* [Work to complete] Take the whole listing and reproduce it exactly, pictures excepted.

[Start of section]

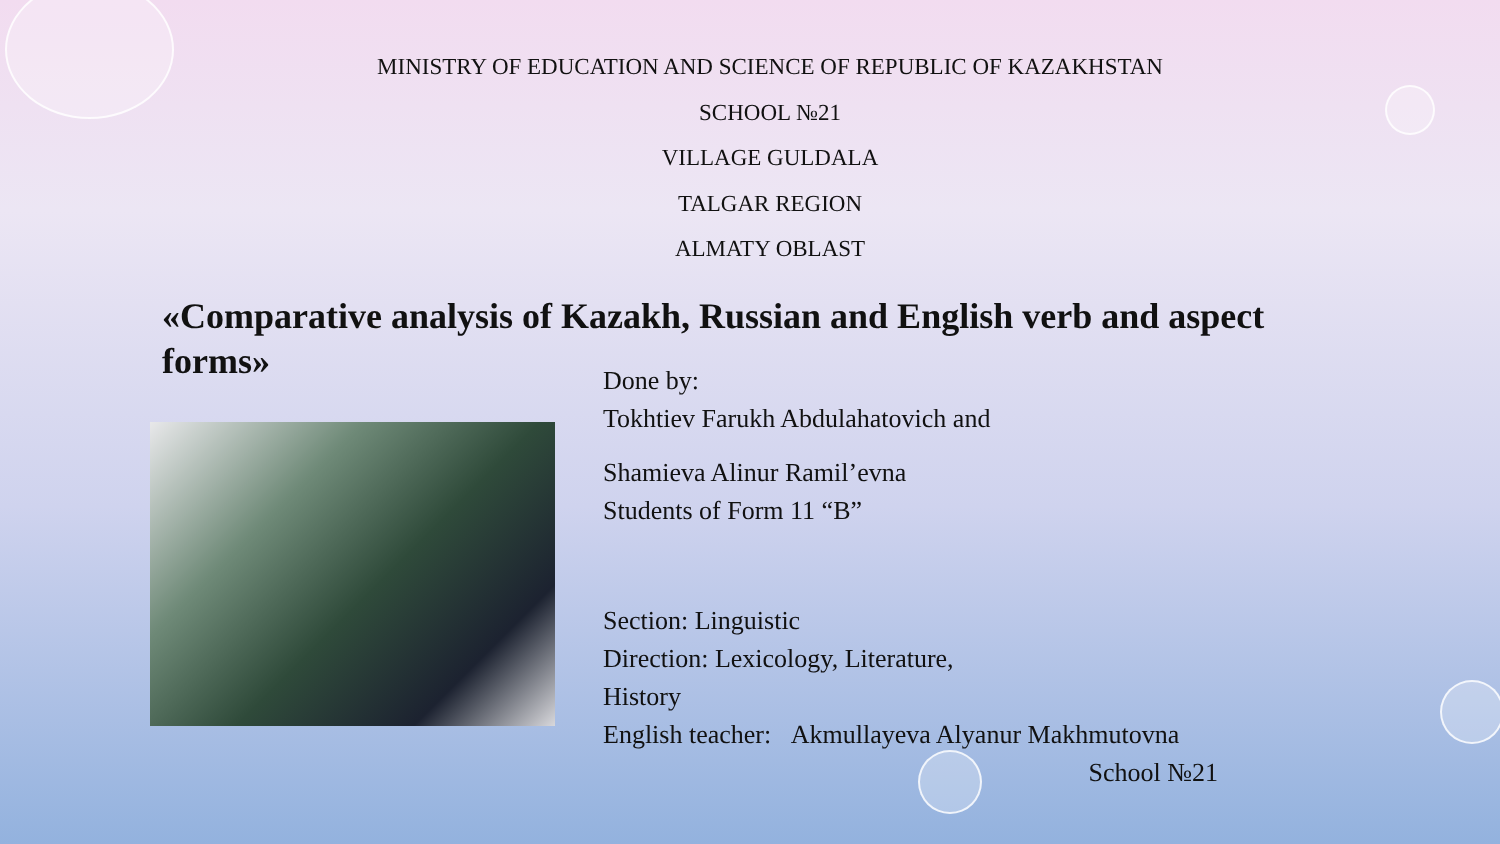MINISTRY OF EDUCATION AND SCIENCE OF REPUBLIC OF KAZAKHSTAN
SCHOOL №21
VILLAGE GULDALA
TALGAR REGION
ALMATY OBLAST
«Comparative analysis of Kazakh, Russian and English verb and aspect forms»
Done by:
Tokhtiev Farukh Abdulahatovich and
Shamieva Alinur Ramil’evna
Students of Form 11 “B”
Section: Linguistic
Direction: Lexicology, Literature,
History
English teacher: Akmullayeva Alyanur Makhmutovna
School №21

[End of section]

* [Result]
MINISTRY OF EDUCATION AND SCIENCE OF REPUBLIC OF KAZAKHSTAN
SCHOOL №21
VILLAGE GULDALA
TALGAR REGION
ALMATY OBLAST
«Comparative analysis of Kazakh, Russian and English verb and aspect forms»
Done by:
Tokhtiev Farukh Abdulahatovich and
Shamieva Alinur Ramil’evna
Students of Form 11 “B”
Section: Linguistic
Direction: Lexicology, Literature,
History
English teacher: Akmullayeva Alyanur Makhmutovna
School №21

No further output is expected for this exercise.